Agnieszka, Bartek i Hania kilka lat temu szukali miejsca, gdzie mogliby wybudować upragniony dom. Odpowiednią działkę znaleźli w Swarożynie na Kociewiu.
– Bardzo ważna była dla nas bliskość autostrady A1 – przyznaje Bartek. – Dzięki niej łatwo do nas dojechać. To ważne, bo nasza rodzina i przyjaciele mieszkają w całej Polsce – dodaje Agnieszka.
Cała rodzina lubi podróże, bo dostarczają im nowych wrażeń. Szczególnie polubili południową część Europy. Kiedyś z Kociewia do południowej granicy Polski jechali około ośmiu godzin. Teraz podróż zajmuje im niewiele ponad cztery.
– A jeżdżę zgodnie z przepisami – zapewnia Bartek.
Pierwszy przejazd całą autostradą był dla rodziny niemałym zaskoczeniem.
– Bardzo szybko znaleźliśmy się na drugim końcu Polski – wspomina.
– Wcześniej podróżowanie wymagało od nas większego wysiłku. Przebijaliśmy się przez zakorkowane miasta i wioski z wąskimi ulicami. Droga szybko nas męczyła – opowiada Agnieszka.
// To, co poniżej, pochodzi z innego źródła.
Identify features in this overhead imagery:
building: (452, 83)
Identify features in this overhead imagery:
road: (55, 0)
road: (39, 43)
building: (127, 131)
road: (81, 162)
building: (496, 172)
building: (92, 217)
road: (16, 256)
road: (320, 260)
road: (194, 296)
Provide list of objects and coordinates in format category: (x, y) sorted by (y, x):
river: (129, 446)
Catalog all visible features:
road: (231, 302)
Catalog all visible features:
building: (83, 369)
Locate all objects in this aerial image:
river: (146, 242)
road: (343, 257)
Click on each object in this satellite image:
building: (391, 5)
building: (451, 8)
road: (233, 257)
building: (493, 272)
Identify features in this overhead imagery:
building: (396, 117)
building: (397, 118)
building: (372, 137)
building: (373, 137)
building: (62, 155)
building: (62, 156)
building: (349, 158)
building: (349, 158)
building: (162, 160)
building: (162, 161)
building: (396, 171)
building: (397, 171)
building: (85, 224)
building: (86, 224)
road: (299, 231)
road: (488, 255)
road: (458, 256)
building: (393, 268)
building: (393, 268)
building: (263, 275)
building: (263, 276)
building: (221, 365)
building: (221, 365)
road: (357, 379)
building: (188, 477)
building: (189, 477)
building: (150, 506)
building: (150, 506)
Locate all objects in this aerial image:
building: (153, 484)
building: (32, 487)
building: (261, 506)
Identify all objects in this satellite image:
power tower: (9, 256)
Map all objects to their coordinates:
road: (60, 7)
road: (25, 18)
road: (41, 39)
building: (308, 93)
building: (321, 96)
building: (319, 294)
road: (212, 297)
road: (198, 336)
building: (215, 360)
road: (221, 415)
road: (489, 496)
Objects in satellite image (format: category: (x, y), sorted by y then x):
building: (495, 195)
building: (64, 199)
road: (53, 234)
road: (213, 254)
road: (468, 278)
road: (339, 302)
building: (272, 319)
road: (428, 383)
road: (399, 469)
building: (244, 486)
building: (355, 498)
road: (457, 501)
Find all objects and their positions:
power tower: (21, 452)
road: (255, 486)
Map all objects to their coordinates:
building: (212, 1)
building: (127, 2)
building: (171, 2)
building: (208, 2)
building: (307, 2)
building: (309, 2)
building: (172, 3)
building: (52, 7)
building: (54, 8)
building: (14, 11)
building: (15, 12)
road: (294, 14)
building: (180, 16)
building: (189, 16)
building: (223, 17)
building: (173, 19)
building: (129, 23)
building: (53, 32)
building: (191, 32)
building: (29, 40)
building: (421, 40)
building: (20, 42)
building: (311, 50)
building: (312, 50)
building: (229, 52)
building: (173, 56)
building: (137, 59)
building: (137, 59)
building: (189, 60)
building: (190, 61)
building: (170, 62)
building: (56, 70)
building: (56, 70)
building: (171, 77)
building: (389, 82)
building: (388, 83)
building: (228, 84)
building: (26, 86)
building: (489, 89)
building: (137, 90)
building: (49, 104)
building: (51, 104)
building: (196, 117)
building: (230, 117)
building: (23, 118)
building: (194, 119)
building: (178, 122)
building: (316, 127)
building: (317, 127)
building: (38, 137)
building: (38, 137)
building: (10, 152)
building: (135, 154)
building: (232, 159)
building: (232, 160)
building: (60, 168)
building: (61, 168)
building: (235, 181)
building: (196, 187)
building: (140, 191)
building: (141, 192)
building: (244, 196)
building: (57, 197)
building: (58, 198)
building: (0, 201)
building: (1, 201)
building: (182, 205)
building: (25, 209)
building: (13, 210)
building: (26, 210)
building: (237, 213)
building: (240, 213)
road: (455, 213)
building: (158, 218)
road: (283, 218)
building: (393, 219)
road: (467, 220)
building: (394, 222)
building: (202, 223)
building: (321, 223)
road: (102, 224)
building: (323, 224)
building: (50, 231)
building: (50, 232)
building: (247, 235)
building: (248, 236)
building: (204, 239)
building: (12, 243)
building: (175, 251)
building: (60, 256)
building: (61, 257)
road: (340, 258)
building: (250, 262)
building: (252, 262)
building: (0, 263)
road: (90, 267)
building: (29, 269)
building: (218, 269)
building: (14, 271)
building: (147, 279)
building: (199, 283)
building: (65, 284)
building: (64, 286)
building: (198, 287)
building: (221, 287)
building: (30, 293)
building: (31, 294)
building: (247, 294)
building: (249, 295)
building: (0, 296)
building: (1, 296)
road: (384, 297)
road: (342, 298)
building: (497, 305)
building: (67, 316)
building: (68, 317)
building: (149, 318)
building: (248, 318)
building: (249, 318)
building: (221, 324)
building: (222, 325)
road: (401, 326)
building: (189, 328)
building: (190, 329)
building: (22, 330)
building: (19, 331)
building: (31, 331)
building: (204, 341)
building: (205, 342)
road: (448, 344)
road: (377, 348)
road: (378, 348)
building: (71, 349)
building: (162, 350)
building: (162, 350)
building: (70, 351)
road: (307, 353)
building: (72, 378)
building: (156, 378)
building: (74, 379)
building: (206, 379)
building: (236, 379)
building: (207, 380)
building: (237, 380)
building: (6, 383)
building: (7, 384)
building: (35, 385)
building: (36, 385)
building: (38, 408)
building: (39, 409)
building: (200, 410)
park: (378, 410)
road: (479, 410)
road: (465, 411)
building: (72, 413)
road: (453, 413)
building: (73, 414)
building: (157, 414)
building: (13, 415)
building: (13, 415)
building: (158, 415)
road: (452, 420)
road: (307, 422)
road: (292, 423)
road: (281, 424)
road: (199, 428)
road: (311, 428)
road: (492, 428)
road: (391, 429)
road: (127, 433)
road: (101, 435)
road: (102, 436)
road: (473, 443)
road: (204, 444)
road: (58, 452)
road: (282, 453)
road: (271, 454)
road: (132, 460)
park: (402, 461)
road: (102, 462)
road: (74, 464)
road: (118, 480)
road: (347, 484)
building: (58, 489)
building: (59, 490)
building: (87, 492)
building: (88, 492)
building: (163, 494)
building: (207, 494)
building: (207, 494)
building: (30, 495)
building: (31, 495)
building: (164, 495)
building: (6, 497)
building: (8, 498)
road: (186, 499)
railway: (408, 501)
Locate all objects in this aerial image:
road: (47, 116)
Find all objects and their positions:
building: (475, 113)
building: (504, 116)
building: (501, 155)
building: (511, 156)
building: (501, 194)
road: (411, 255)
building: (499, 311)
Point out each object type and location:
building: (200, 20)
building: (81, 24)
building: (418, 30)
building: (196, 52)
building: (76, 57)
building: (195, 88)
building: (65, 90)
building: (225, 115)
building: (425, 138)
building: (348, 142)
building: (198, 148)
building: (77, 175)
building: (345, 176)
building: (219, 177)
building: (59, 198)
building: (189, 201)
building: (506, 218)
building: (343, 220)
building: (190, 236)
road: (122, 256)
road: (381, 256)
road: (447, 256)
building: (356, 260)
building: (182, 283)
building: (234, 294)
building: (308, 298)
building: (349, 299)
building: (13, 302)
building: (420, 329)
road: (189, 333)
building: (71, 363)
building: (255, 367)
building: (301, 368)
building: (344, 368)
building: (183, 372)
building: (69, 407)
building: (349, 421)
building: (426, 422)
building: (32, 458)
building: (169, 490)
Te zmiany nie byłyby możliwe bez unijnych dotacji. Dofinansowanie z Funduszy Europejskich przyspieszyło budowę nowoczesnej sieci drogowej w całej Polsce. Małżeństwo docenia, że teraz na trasie jest bezpieczniej. I dlatego chętnie podróżuje ze swoją córką Hanią.
Jednak autostrada A1 to nie tylko komfort jazdy. Sprzyja ona także spontanicznym decyzjom! Gdy we Wrocławiu grał Lech Janerka, Bartek i Agnieszka nie zastanawiali się długo, czy jechać. Już po kilku godzinach bawili się na koncercie.